Aparelho Reprodutor Feminino

 

O sistema reprodutor feminino tem por função produzir ovócitos, criar condições favoráveis à fecundação e, quando esta ocorre, manter e proteger o embrião. Para exercer estas funções recebe a influência de hormônios produzidos principalmente pela hipófise, secretando seus próprios hormônios.


É constituído pela:
- Genitália interna: tubas uterinas (trompas de Falópio), ovários, útero e vagina;
- Genitália externa ou vulva: monte de Vênus, grandes e pequenos lábios, espaço interlabial ou fenda vulvar, clitóris e glândulas acessórias.



Tubas uterinas são dois ductos que unem o ovário ao útero. Exercem importante papel no processo de reprodução, pois são encarregados de captar os óvócitos liberados pelo ovário no momento da ovulação, encaminhá-los em direção ao ponto de encontro com os espermatozóides e fornecer proteção e material nutritivo aos gametas, durante sua permanência em seu interior. As tubas são divididas em quatro porções: infundíbulo, ampola, istmo e porção uterina. Próximo ao ovário está o infundíbulo, que se abre em uma cavidade chamada óstio abdominal, que possui muitas fímbrias, que estão presas ao ovário. Estas fímbrias movimentam-se, carregando o ovócitoulo pelo interior da tuba uterina, com o auxílio das células ciliadas presentes na região e também de contrações musculares da parede. É na porção denominada ampola que ocorre normalmente a fecundação. Finalmente é ainda na trompa que o ovócito após a fecundação, passa seus primeiros dias de desenvolvimento, enquanto caminha em direção ao útero, onde se implantará.



Os ovários são glândulas, em forma de amêndoa, localizadas de cada lado do útero que produzem ovócitos (gametas femininos). Quando liberado na ovulação, o ovócito secundário passa por uma das tubas uterinas. Essas tubas se abrem no útero, que protege e nutre o embrião e o feto até o nascimento. Os ovários produzem estrógeno e progesterona, os hormônios responsáveis pelo desenvolvimento das características sexuais secundárias e pela regulação da gestação.



O útero é um ógão muscular em forma de pera invertida, é oco e possui parede espessa (miométrio). É revestido internamente por um tecido vascularizado rico em glândulas - o endométrio que tem uma participação muito importante durante a ovulação. Todo mês ele se torna mais espesso para receber o óvulo fertilizado. Caso não ocorra a fertilização, o endométrio que se desenvolveu é eliminado através da menstruação. O útero está situado na cavidade pélvica, atrás da bexiga urinária e anteriormente ao reto. Consiste em duas grandes porções: corpo (dois terços superiores dilatados) e o colo (terço inferior cilíndrico) que se abre na vagina. O fundo é a porção superior e arredondada do corpo do útero que está na parte superior aos orifícios da tuba uterina.

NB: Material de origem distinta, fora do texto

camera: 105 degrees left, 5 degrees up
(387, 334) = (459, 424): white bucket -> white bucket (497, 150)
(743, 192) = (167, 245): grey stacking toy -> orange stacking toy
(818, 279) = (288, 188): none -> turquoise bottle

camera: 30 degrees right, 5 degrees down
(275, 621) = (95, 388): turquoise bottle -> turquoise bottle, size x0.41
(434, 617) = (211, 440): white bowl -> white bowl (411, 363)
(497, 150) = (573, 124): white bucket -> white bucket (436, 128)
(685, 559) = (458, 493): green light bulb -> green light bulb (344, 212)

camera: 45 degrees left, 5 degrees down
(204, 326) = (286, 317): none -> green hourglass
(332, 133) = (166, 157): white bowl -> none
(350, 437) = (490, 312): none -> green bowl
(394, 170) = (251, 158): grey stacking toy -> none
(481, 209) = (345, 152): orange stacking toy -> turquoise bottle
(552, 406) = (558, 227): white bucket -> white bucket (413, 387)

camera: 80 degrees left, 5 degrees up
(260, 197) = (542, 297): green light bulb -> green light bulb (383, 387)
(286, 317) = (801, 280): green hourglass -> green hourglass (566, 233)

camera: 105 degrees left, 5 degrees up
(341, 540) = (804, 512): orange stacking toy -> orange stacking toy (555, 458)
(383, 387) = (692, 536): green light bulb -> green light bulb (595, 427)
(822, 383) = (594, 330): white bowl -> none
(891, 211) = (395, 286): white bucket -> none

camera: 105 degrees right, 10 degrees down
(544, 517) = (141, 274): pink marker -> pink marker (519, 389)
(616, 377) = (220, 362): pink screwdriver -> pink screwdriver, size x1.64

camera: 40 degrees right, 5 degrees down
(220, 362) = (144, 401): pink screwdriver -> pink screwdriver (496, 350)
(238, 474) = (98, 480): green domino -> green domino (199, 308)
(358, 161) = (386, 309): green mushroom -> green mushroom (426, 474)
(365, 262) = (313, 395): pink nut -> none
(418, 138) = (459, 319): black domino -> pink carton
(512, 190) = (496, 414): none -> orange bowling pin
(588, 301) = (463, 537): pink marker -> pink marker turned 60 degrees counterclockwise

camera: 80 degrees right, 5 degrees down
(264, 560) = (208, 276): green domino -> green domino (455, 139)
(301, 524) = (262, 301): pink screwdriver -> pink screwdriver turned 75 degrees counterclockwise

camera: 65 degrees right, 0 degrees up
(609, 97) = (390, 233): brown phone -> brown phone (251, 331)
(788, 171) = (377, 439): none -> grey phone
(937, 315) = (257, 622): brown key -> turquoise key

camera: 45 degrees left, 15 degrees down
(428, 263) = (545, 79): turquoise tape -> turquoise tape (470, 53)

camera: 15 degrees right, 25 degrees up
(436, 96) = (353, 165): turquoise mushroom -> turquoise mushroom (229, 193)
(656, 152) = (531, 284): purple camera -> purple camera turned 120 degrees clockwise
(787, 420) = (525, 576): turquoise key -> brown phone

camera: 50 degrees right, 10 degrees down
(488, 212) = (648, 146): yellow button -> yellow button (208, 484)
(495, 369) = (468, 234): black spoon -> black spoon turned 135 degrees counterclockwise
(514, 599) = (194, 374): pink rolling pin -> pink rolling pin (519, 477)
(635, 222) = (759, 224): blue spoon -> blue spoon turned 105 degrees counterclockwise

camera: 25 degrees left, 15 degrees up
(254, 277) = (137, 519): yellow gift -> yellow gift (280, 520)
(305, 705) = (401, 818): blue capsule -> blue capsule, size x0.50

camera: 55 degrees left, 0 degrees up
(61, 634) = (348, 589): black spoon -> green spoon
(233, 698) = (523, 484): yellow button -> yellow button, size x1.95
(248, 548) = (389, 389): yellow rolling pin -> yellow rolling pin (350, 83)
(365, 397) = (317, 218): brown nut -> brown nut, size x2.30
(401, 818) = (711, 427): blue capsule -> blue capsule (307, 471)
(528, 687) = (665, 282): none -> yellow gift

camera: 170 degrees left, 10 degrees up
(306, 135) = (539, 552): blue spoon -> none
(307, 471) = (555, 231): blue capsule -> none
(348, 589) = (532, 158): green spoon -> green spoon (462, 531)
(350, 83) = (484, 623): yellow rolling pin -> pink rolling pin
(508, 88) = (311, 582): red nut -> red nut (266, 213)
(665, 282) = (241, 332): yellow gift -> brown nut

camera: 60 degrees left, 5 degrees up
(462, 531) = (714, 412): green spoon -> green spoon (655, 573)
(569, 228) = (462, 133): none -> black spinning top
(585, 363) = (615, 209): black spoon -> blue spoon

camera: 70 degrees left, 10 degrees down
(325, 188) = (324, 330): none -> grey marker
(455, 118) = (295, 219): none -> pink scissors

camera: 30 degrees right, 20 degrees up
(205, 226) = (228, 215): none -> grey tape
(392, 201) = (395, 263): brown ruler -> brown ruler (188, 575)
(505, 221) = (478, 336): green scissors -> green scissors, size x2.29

A vagina é um canal de 8 a 10 cm de comprimento, de paredes elásticas, que liga o colo do útero aos genitais externos. A entrada da vagina é protegida por uma membrana circular - o hímen.



Ovulação

Todas as células que serão transformadas em gametas já se encontram presentes nos ovários de uma menina, no final do seu desenvolvimento embrionário. Estas células, denominadas ovócitos primários, encontram-se dentro de estruturas denominadas folículos de Graaf  ou folículos ovarianos. Na adolescência, sob ação dos hormônios, esses folículos ovarianos começam a crescer e se desenvolver. Os folículos em desenvolvimento secretam o hormônio estrógeno. Uma vez por mês, apenas um folículo, geralmente completa o desenvolvimento e maturação,  rompendo-se e liberando o ovócito secundário (gameta feminino). Esse fenômeno é conhecido como ovulação. Após seu rompimento, a massa celular resultante transforma-se em corpo lúteo ou amarelo, que passa a secretar os hormônios progesterona e estrógeno.  Com o passar do tempo, o corpo lúteo regride convertendo-se em corpo albicans ou corpo branco, ou seja, uma pequena cicatriz fibrosa que irá permanecer no ovário. O gameta feminino liberado na superfície de um dos ovários é recolhido por finas terminações (fímbrias) das tubas uterinas.  Caso não haja fecundação, ocorre a eliminação de grande parte da mucosa uterina, acompanhada de perda sanguinea que caracteriza o fenômeno da menstruação.